Tuesday, May 22, 2018

Russia’s ‘Main Export’ Now isn’t Gas and Oil; It’s Corruption, Pastukhov Says


Paul Goble

            Staunton, May 22 – “The main export of Russia today to the West is hardly oil and gas ass many think,” Vladimir Pastukhov says. “Rather it is the export of [Putin-era Russian] ethical and political standards, or crudely speaking, the export of corruption,” given the enormous sums of unearned cash that suddenly fell into the hands of some Russians 20 years ago.

            Speaking via Skype on the Ekho Moskvy program, “Personally Yours,” yesterday, the Russian historian who currently works at University College London says that the amount of such money “is so large that it has had a traumatic impact on the political system of the West, on its judicial and law enforcement systems” (echo.msk.ru/programs/personalnovash/2204896-echo/).

                “The Western system of course has a higher level of immunity to corruption that does Russia and countries of the third world,” Pastukhov says; “but it isn’t absolute. And therefore Western countries must do something about it.” That is what Britain and other Western countries are now trying to do.

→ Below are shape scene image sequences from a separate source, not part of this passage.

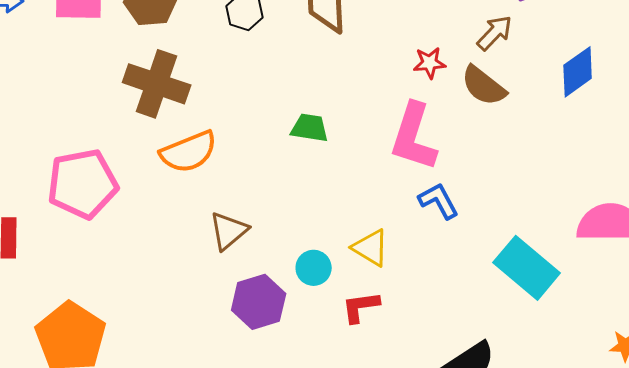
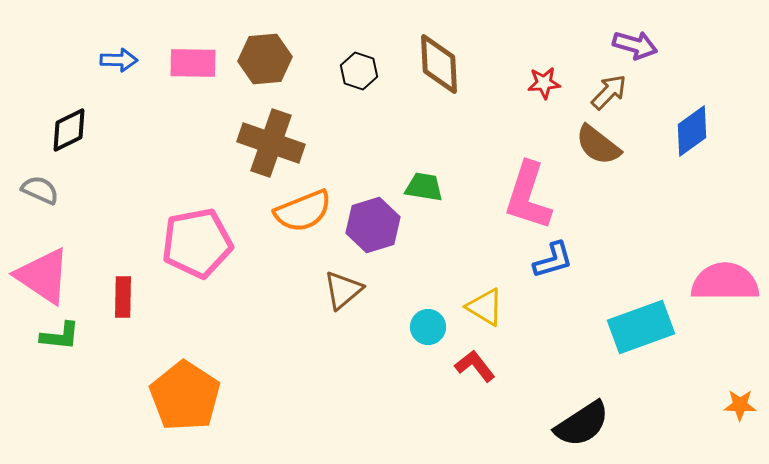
red star: (430, 63) -> (544, 83), moved
blue L-shape: (439, 201) -> (553, 260), turned 102
cyan rectangle: (527, 268) -> (641, 327), turned -60
purple hexagon: (259, 302) -> (373, 225), moved
red L-shape: (361, 307) -> (475, 366), turned 60

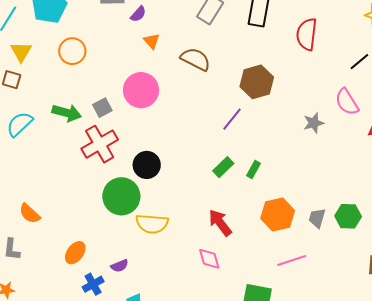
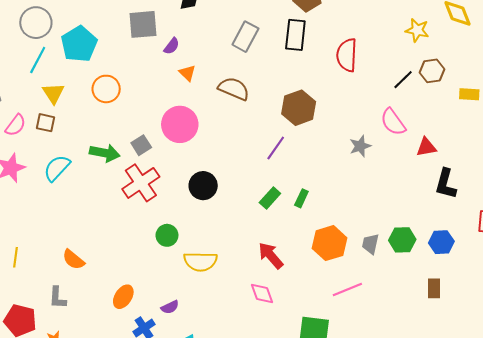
black circle: (147, 165) -> (203, 186), moved
green circle: (121, 196) -> (167, 235), size x0.6

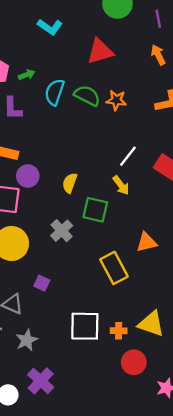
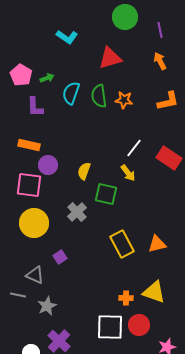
green semicircle: (87, 96) -> (99, 96), turned -125
orange triangle: (147, 242) -> (157, 244), moved
purple square: (42, 283) -> (60, 257), turned 32
white square: (85, 326) -> (110, 327), moved

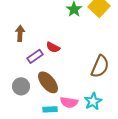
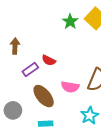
gray circle: (21, 86) -> (13, 110), moved
pink semicircle: (69, 102) -> (70, 87), moved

            But the Russian historian says that he is “deeply skeptical” that the measures taken so far or even being contemplated will have an impact on Putin and his friends as their authors hope.  They are more likely to affect those Russians who have simply tried to protect their wealth by putting some of it beyond the borders of Russia.

            Complicating the response is the fact that many Western societies are deeply split about what to do, with some now moving in an extremely left-wing direction as in Britain and quite sympathetic to Putin and his regime if not to the oligarchs regarding whom they draw a clear distinction and others only too happy to profit from the corrupt Russian money.

            In the course of a wide-ranging discussion, Pastukhov made a number of other noteworthy comments:

·         “In Russia over the last 20 years and perhaps more, a process of desstorying elites and the degradation and reduction to nothing of their autonomy and independence has been going on.”

·         Aleksey Kudrin’s return to the government “must not be underrated.” Not only is he likely to have a chance to rise higher than his current position as head of the Audit Chamber, but he represents a focus of hopes and dreams of many in the elite precisely because he is one of the last who is able to differ with Putin and survive.

·         With its propaganda outlets like Russia Today, “Russia is producing an ideological product without having a serious ideology,” something that is obvious to anyone who plays close attention.

·         And, perhaps most intriguingly, “Putin is one of the numerous essences of Vladimir Vladimirovich Putin, one of those many people who live within him.  These faces are not always in a position to agree with one another in much the same way that the heads of a mythological dragon can’t either.”